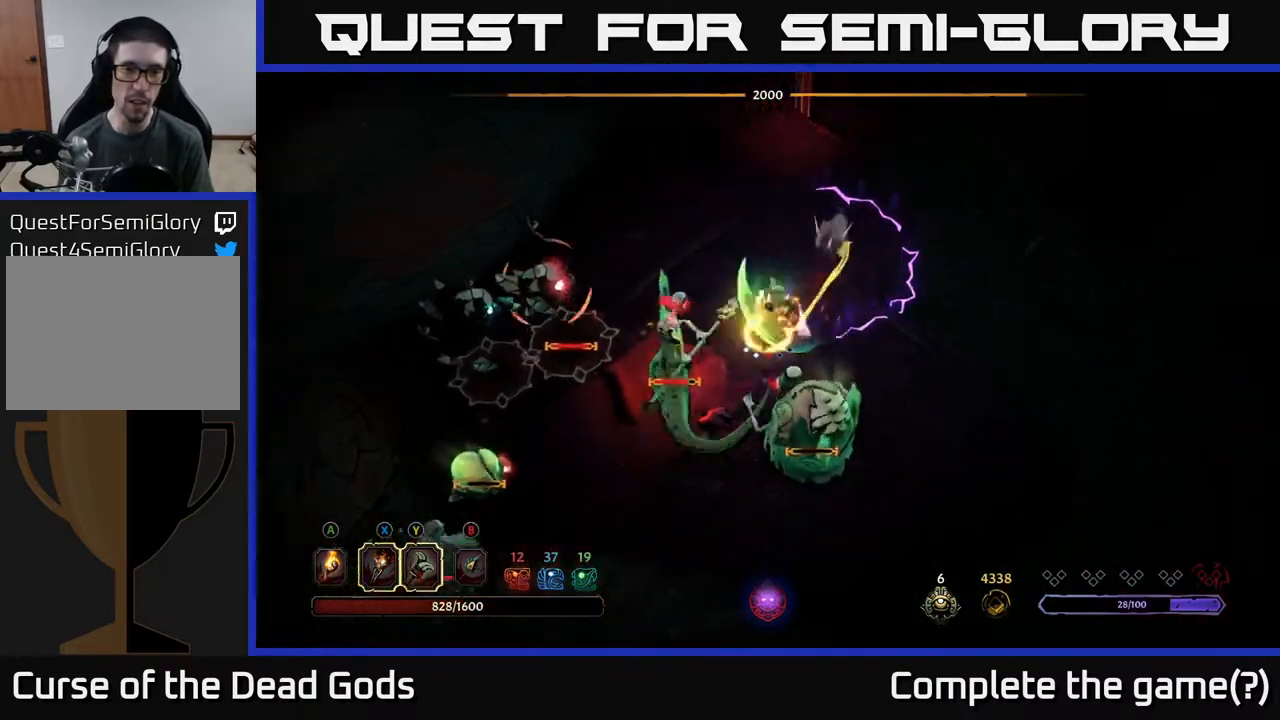
{"buttons": [], "left_stick": "down-left", "right_stick": "center", "events": []}
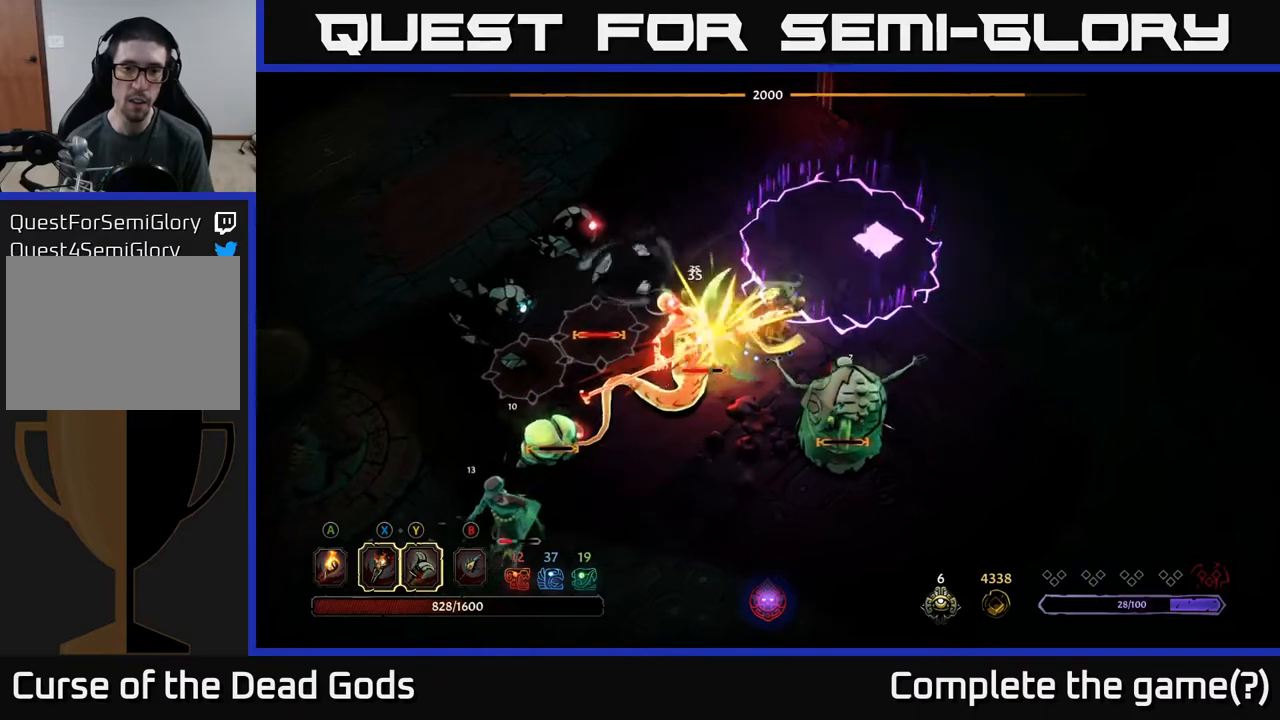
{"buttons": ["X"], "left_stick": "down-left", "right_stick": "center", "events": [[433, "X", "down"]]}
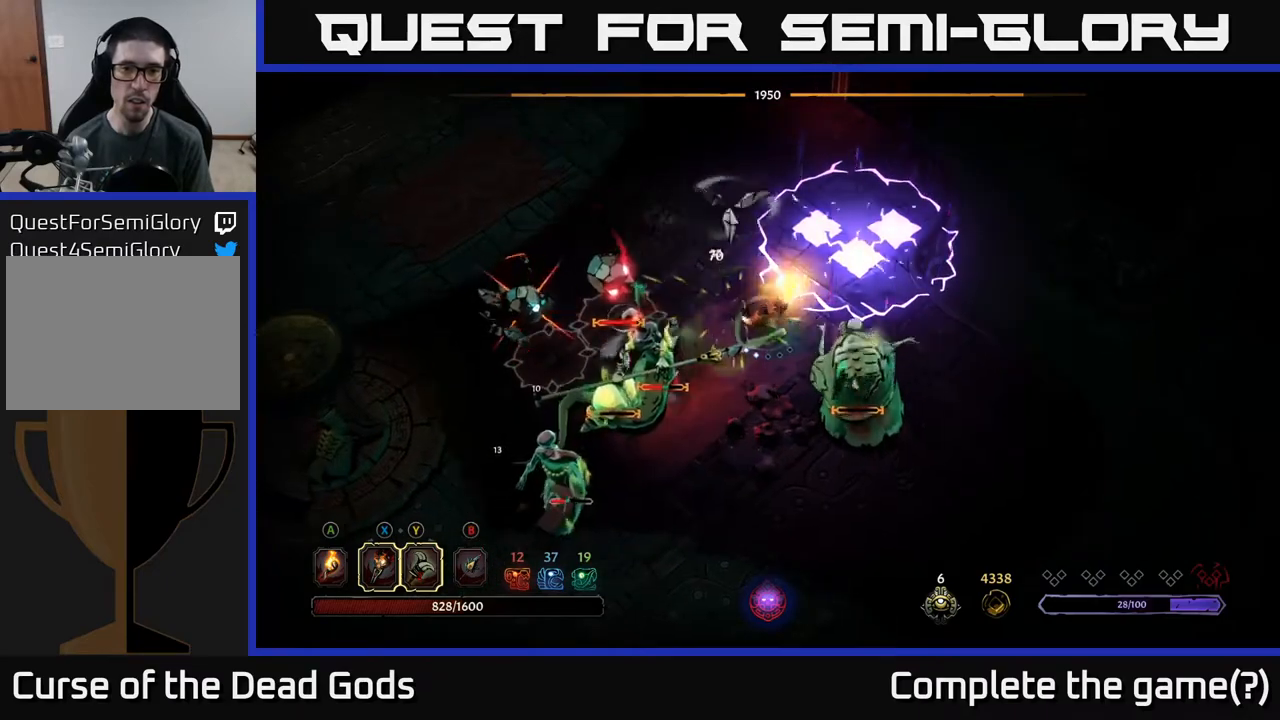
{"buttons": [], "left_stick": "down-left", "right_stick": "center", "events": [[33, "X", "up"], [233, "X", "down"], [350, "X", "up"]]}
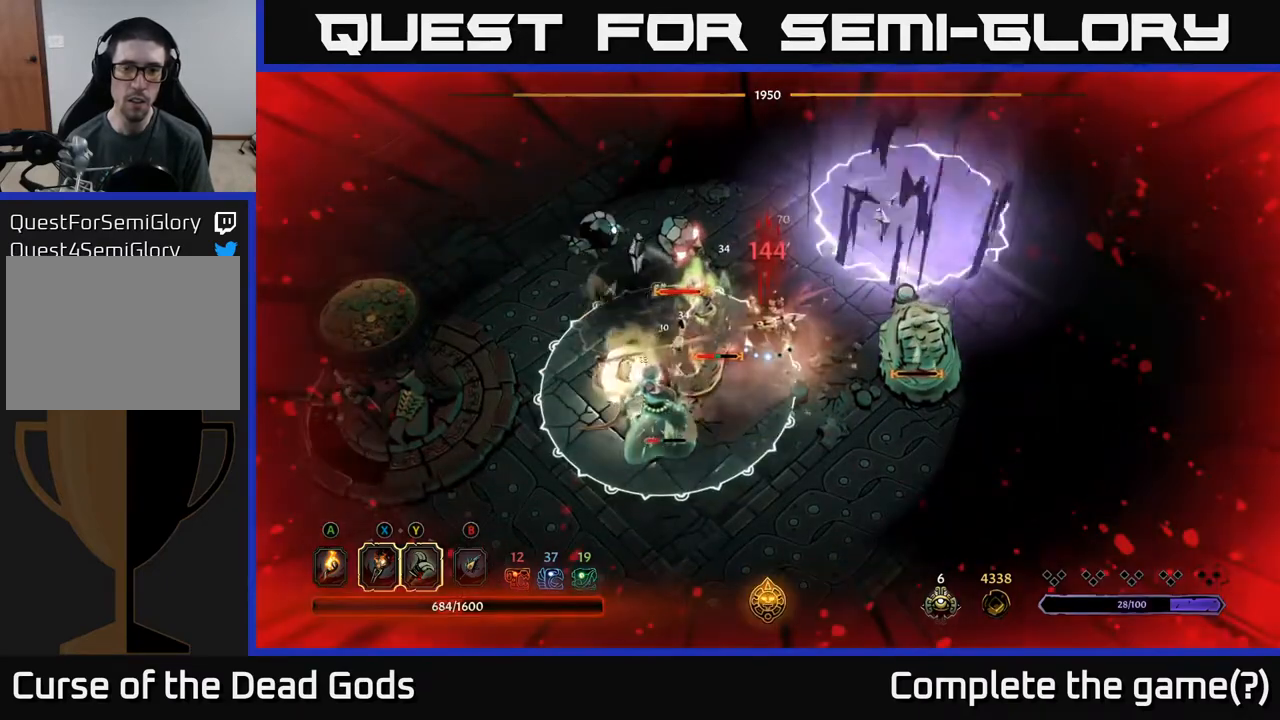
{"buttons": [], "left_stick": "up-right", "right_stick": "center", "events": [[17, "X", "down"], [100, "X", "up"], [217, "X", "down"], [317, "X", "up"], [383, "left_stick", "down-right"], [467, "left_stick", "up-right"]]}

Task objective ▸ This task calls for an exact copy of the data above, without pictures.

Result ▸
{"buttons": [], "left_stick": "down-left", "right_stick": "center", "events": []}
{"buttons": ["X"], "left_stick": "down-left", "right_stick": "center", "events": [[433, "X", "down"]]}
{"buttons": [], "left_stick": "down-left", "right_stick": "center", "events": [[33, "X", "up"], [233, "X", "down"], [350, "X", "up"]]}
{"buttons": [], "left_stick": "up-right", "right_stick": "center", "events": [[17, "X", "down"], [100, "X", "up"], [217, "X", "down"], [317, "X", "up"], [383, "left_stick", "down-right"], [467, "left_stick", "up-right"]]}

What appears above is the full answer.